The role of serious games in landscape management
Serious games challenge worldviews and provide the opportunity for structured dialogue to confront and navigate complex transitions.
They are games built and designed to address ‘wicked problems’. Interest in these serious games for their use in planning and policy-related research and development has been growing for some time. The designation as ‘wicked’ can be used widely to describe issues of our time, in an era of complexity, these are issues which:
- are social or cultural in nature
- involve multiple stakeholders
- have interconnected factors, making them difficult to define or solve
- have numerous potential solutions or approaches
Another commonality is that addressing wicked problems will require experimentation, with no ‘free shots’ – every move has consequences, and there is no definitive formula. The context of wicked problems is thus complex, and the stakes are high; each solution must be adaptive or must invest in an iterative process that fosters a culture of learning.
Sounds like ILM to us.
Revisiting Dukunu Mole
The game paired participants to contemplate the future of the island through four explicit rounds of decision-making. For each 10-year or 10-decade interval, each team is forced to decide how to feed, educate and house a growing population on a finite island with limited resources. There are varied opportunities for income generation, including investing in agriculture, forestry, cocoa production or hunting – each carrying its own risk. The choice to collaborate or move forward alone is up to each team.

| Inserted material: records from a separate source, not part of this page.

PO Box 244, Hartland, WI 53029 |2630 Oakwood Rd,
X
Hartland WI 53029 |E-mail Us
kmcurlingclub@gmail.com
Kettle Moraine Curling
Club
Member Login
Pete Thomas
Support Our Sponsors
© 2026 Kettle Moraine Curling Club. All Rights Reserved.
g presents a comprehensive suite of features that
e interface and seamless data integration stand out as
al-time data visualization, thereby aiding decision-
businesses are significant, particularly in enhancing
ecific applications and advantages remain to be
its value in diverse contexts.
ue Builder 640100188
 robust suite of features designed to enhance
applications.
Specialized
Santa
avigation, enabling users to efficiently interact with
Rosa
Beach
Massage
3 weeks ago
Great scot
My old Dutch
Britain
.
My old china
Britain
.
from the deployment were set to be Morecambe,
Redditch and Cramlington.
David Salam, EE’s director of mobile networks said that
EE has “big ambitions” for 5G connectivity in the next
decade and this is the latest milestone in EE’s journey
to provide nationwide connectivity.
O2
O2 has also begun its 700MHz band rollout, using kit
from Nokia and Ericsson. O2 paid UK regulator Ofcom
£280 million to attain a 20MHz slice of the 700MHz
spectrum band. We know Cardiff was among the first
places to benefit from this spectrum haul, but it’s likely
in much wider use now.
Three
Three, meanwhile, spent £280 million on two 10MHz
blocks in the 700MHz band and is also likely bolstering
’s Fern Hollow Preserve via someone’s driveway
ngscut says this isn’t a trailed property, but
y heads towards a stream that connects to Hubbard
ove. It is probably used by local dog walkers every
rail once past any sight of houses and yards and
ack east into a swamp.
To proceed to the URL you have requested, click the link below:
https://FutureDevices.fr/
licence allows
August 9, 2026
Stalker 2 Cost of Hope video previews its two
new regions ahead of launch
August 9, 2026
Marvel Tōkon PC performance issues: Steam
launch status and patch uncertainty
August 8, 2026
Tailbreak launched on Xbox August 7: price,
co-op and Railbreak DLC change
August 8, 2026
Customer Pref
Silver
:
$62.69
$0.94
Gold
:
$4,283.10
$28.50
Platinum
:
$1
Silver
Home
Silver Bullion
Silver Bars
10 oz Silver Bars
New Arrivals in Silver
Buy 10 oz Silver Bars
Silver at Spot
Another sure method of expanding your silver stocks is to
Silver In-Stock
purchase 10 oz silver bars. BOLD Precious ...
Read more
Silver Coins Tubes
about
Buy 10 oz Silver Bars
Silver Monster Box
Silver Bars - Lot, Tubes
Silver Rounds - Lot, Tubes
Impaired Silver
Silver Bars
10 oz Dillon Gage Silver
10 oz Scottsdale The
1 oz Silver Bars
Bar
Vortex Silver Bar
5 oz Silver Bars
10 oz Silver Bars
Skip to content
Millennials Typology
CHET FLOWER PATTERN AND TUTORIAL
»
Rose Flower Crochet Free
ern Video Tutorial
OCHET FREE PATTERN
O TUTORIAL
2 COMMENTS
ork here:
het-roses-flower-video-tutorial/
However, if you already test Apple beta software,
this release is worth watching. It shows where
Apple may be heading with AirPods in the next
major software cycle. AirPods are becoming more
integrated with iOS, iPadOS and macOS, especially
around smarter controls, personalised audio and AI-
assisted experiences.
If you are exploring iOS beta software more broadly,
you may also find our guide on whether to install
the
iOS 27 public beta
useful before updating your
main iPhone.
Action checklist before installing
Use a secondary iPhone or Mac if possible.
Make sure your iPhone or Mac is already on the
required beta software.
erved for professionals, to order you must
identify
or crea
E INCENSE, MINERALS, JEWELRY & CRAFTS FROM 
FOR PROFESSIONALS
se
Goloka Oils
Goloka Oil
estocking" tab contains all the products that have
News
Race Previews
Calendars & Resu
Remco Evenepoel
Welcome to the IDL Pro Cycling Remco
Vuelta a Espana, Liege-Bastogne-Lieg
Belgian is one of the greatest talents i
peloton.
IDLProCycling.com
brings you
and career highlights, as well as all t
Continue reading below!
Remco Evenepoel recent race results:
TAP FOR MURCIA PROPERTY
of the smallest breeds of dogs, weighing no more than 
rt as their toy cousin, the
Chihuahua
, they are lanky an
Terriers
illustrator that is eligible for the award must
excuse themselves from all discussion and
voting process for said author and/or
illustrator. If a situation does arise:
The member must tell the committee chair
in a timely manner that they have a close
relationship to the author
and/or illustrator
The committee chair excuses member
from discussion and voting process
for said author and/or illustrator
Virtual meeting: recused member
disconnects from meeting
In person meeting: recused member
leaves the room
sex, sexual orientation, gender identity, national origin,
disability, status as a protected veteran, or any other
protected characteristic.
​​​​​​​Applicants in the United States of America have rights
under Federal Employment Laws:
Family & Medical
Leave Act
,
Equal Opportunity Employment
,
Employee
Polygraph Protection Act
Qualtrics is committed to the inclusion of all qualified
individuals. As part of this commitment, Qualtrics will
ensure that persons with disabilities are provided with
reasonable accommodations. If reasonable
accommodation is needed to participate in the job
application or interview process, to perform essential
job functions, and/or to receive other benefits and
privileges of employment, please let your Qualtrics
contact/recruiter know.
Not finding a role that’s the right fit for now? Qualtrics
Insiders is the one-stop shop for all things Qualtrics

Through the sequence of rounds, a few reflections emerged:
🔹 The power of social institutions
Informal community agreements on resource use often regulate landscapes more effectively than formal oversight. In Dukunu Mole, the pressure not to deforest inside the national park was driven more by the strength of social relations with community members and potential fallout than by fines or enforcement by the government.
🤔 Are we leveraging community-driven governance enough?
🔹 Collaboration vs competition
The game reveals that while short-term gains come from competition, long-term resilience depends on cooperation. As each decade progresses, teams are made to feel how precarious their situations are – one bad hunting season or a limited harvest could unravel decades of progress. In these tight moments, strong relations and resource sharing could mean survival.
🤔 How can we foster collaboration in real-world landscapes?
🔹 The game ends, the thinking continues
As we progressed round by round, insights and questions emerged. Participants engaged in an open round of dialogue afterwards, debriefing on their reflections and what surprised them about how they had played the game. The consensus was that, during the gameplay, they had strongly felt the need to survive – the game imposes an urgency and scarcity of resources. However, upon reflection, the mental models used by each team to dictate how decisions were made had been more hidden than we had expected – at times, participants themselves had been blind to these and had made instinctual decisions that later surprised them. The game facilitated learning about the system at hand and self-reflection about one’s beliefs, values and decision-making processes.
Summary
The wicked problems of our time – think climate change, poverty, and biodiversity loss – are complex, unpredictable, and shaped by countless interactions with values that are not always local in nature. Traditional planning and control often fail in these dynamic systems. Instead, we must embrace new paradigms of decision-making. Serious games offer a powerful way to explore future scenarios, challenge assumptions, and test strategies before implementing them in the real world.
Reflection questions
- How can serious games help us break down barriers to collaboration in landscape management?
- What informal governance structures exist in our landscapes, and how can we strengthen them?
- How do we balance competition and cooperation to ensure long-term sustainability?